By combining all the technical schemes, the invention has the advantages and positive effects that: the experimental effect is shown in fig. 6, the abscissa represents the data of the top L% of abnormal user nodes in the social network after all the user nodes are ranked from high to low according to the abnormal values, and the ordinate represents the recall rate of the abnormal user node detection and identification in the social network.

Drawings

In order to more clearly illustrate the technical solutions of the embodiments of the present application, the drawings needed to be used in the embodiments of the present application will be briefly described below, and it is obvious that the drawings described below are only some embodiments of the present application, and it is obvious for those skilled in the art that other drawings can be obtained from the drawings without creative efforts.

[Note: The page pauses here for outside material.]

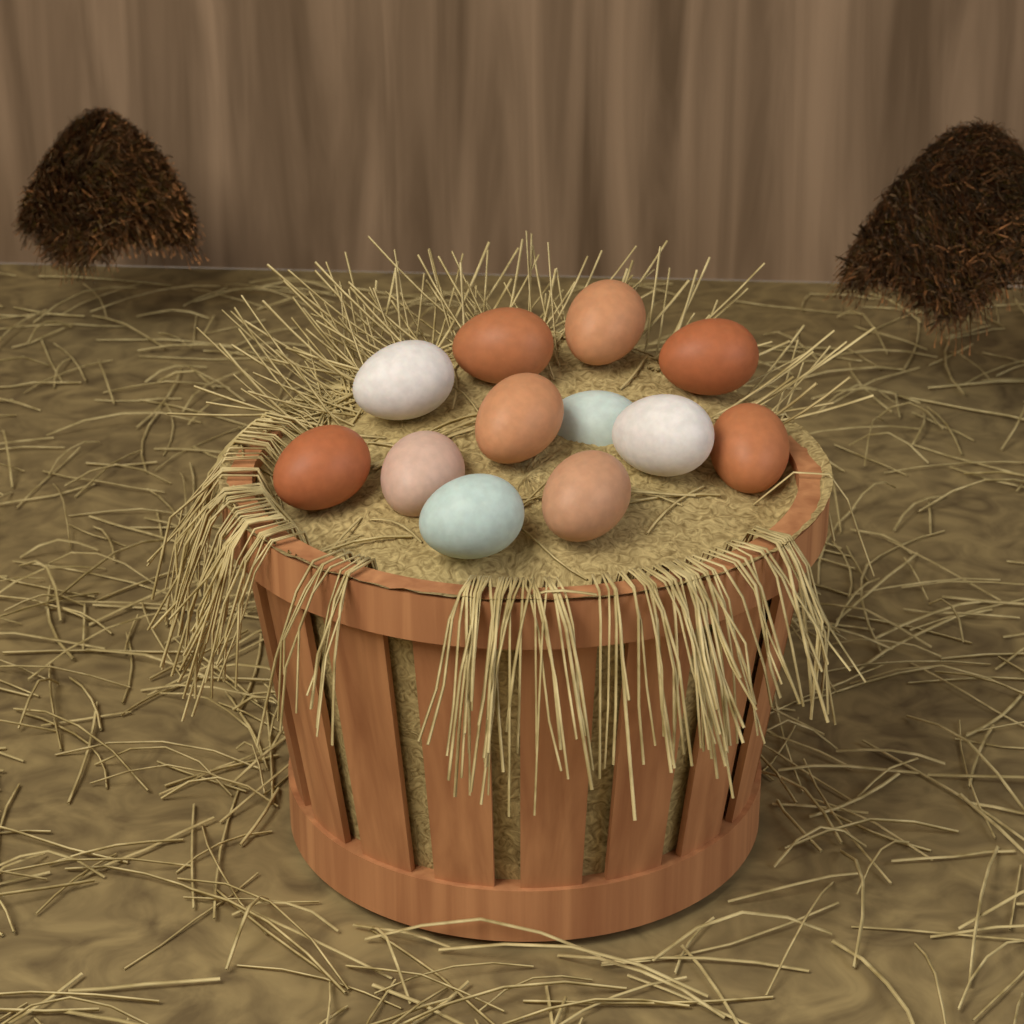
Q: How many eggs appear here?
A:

Fig. 1 is a flowchart of a social network abnormal user detection method according to an embodiment of the present invention.

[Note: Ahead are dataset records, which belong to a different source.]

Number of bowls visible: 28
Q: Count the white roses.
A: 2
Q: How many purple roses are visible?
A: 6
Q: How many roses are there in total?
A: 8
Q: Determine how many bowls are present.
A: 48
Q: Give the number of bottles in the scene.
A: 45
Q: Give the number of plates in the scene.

FIG. 2 is a schematic structural diagram of a system for detecting abnormal users in a social network according to an embodiment of the present invention;

in fig. 2: 1. a data preprocessing module; 2. an outlier update module; 3. and an abnormal user detection and identification module.

Fig. 3 is a flowchart of an implementation of a method for detecting an abnormal user in a social network according to an embodiment of the present invention.

Fig. 4 is an overall frame diagram of a social network abnormal user detection method according to an embodiment of the present invention.

Fig. 5 is a social network diagram of a social network abnormal user detection method according to an embodiment of the present invention.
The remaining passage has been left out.